----- Sezione documento -----
Rho, intervento ritardato e paziente in carrozzina: ospedale condannato a risarcire

Il Tribunale di Milano ha stabilito un maxi indennizzo di 670mila euro

Azienda ospedaliera condannata

Azienda ospedaliera condannata

Rho (Milano), 21 giugno 2017 - L'errata diagnosi iniziale, il mancato trasferimento a una unità di neurochirurgia e il ritardo nell’attuare l’intervento chirurgico in riferimento alla patologia diagnosticata: per tutti questi motivi il Tribunale di Milano ha condannato l’azienda ospedaliera Salvini a un maxi risarcimento, pari a 670mila euro, nei confronti di un uomo che oggi è costretto a vivere in carrozzina. La vita Francesco M., di Lamezia Terme, che all’epoca dei fatti aveva 44 anni, padre di 5 figli, è radicalmente cambiata da quando, nel gennaio del 2009, venne ricoverato in ospedale per un dolore alle gambe. L’uomo, un elettrotecnico, in quei giorni si trovava per lavoro nel Milanese e venne portato al pronto soccorso all’ospedale di Rho.

Al momento del ricovero (il 17 gennaio) gli venne diagnosticata una lombosciatalgia e ipostenia degli arti inferiori. Venne poi sottoposto a una Tac, che evidenziava complicazioni a livello della colonna vertebrale. Il giorno prima dell’intervento chirurgico, previsto per il 27 gennaio, Francesco venne portato a Legnano per un consulto: i medici sottolinearono una sintomatologia da ricondursi a una sindrome della cauda equina (una grave condizione neurologica dovuta a disfunzionalità delle radici nervose lombardi e sacrali, all’interno del canale vertebrale) ma per carenza di posti letto lo rimandarono a Rho. Venne operato solo il 3 febbraio. Quando venne dimesso la diagnosi è stata "paraparesi in esiti di ernia discale": in pratica Francesco è costretto a vivere in carrozzina. "Le linee guida dell’Istituto superiore di Sanità - afferma l’avvocato Bruno Rondanini, che ha difeso Francesco M. con le consulenze del medico legale Roberto Messina e del neurochirurgo Luciano Arnaboldi - prevedono che la sindrome da cauda equina da ernia del disco intravertebrale presenti un’indicazione assoluta all’intervento da eseguire entro 24 ore e non oltre le 48 ore all’insorgenza dei sintomi. In questo caso si sono attesi ben 14 giorni".
-----
▶ **Consegna**
Secondo l'articolo sul risarcimento dell'ospedale di Rho, perché i medici di Legnano rimandarono Francesco a Rho?
----- Dati forniti -----
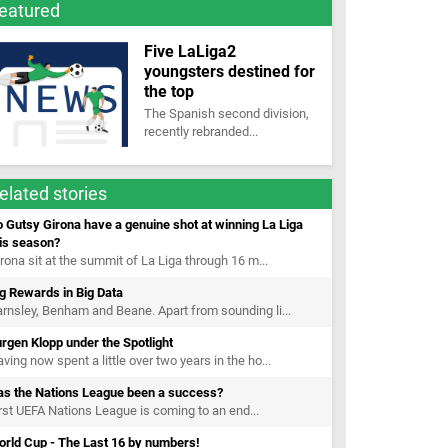
eatured
Five LaLiga2
youngsters destined for
the top
The Spanish second division,
recently rebranded...
elated stories
 Gutsy Girona have a genuine shot at winning La Liga
is season?
rona sit at the summit of La Liga through 16 m...
g Rewards in Big Data
rnsley, Benham and Beane. Apart from sounding li...
rgen Klopp under the Spotlight
ving now spent a little over two years in the ho...
as the Nations League been a success?
rst UEFA Nations League is coming to an end...
orld Cup - The Last 16 by numbers!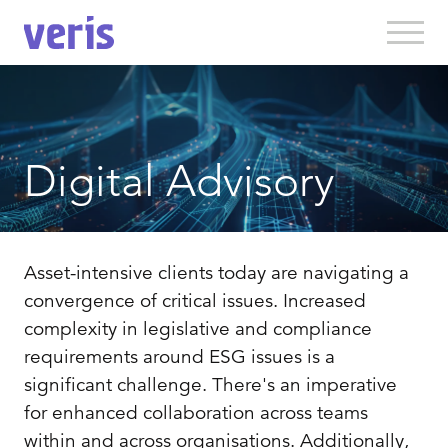
Digital Advisory
Asset-intensive clients today are navigating a
convergence of critical issues. Increased
complexity in legislative and compliance
requirements around ESG issues is a
significant challenge. There's an imperative
for enhanced collaboration across teams
within and across organisations. Additionally,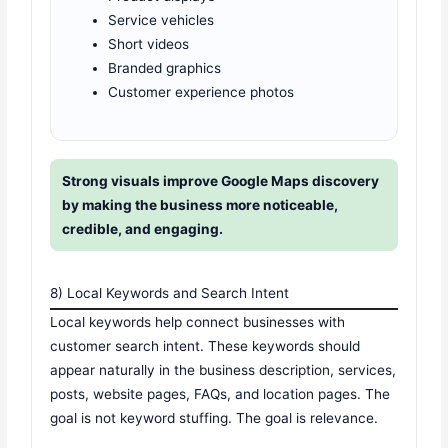
Service vehicles
Short videos
Branded graphics
Customer experience photos
Strong visuals improve Google Maps discovery
by making the business more noticeable,
credible, and engaging.
8) Local Keywords and Search Intent
Local keywords help connect businesses with
customer search intent. These keywords should
appear naturally in the business description, services,
posts, website pages, FAQs, and location pages. The
goal is not keyword stuffing. The goal is relevance.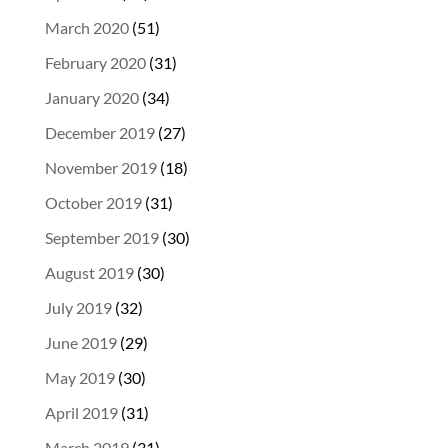
March 2020
(51)
February 2020
(31)
January 2020
(34)
December 2019
(27)
November 2019
(18)
October 2019
(31)
September 2019
(30)
August 2019
(30)
July 2019
(32)
June 2019
(29)
May 2019
(30)
April 2019
(31)
March 2019
(31)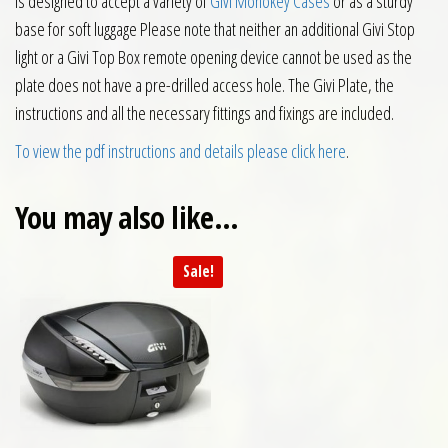
is designed to accept a variety of
Givi Monokey Cases
or as a sturdy
base for soft luggage Please note that neither an additional Givi Stop
light or a Givi Top Box remote opening device cannot be used as the
plate does not have a pre-drilled access hole. The Givi Plate, the
instructions and all the necessary fittings and fixings are included.
To view the pdf instructions and details please click here
.
You may also like…
Sale!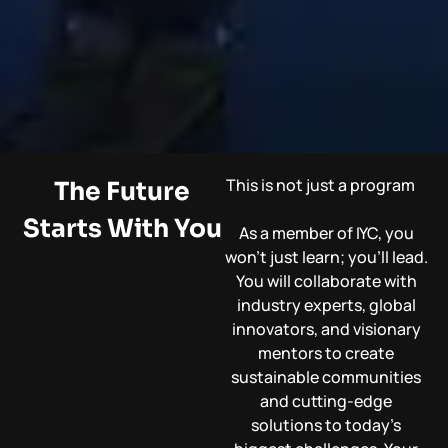
This is not just a program
The Future
Starts With You
As a member of IYC, you
won’t just learn; you’ll lead.
You will collaborate with
industry experts, global
innovators, and visionary
mentors to create
sustainable communities
and cutting-edge
solutions to today’s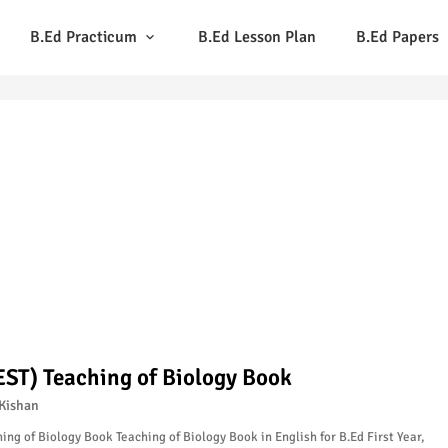
B.Ed Practicum
B.Ed Lesson Plan
B.Ed Papers
EST) Teaching of Biology Book
Kishan
ing of Biology Book Teaching of Biology Book in English for B.Ed First Year,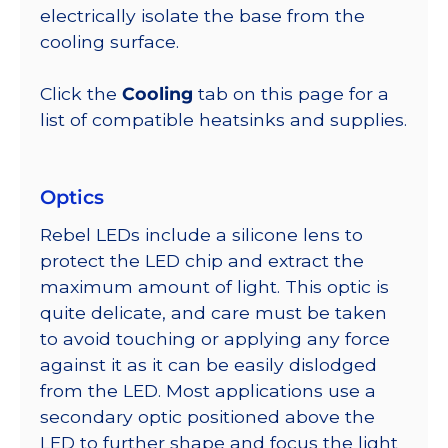
electrically isolate the base from the
cooling surface.
Click the
Cooling
tab on this page for a
list of compatible heatsinks and supplies.
Optics
Rebel LEDs include a silicone lens to
protect the LED chip and extract the
maximum amount of light. This optic is
quite delicate, and care must be taken
to avoid touching or applying any force
against it as it can be easily dislodged
from the LED. Most applications use a
secondary optic positioned above the
LED to further shape and focus the light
-----
▶ **Spazio risposta**
Per carenza di posti letto.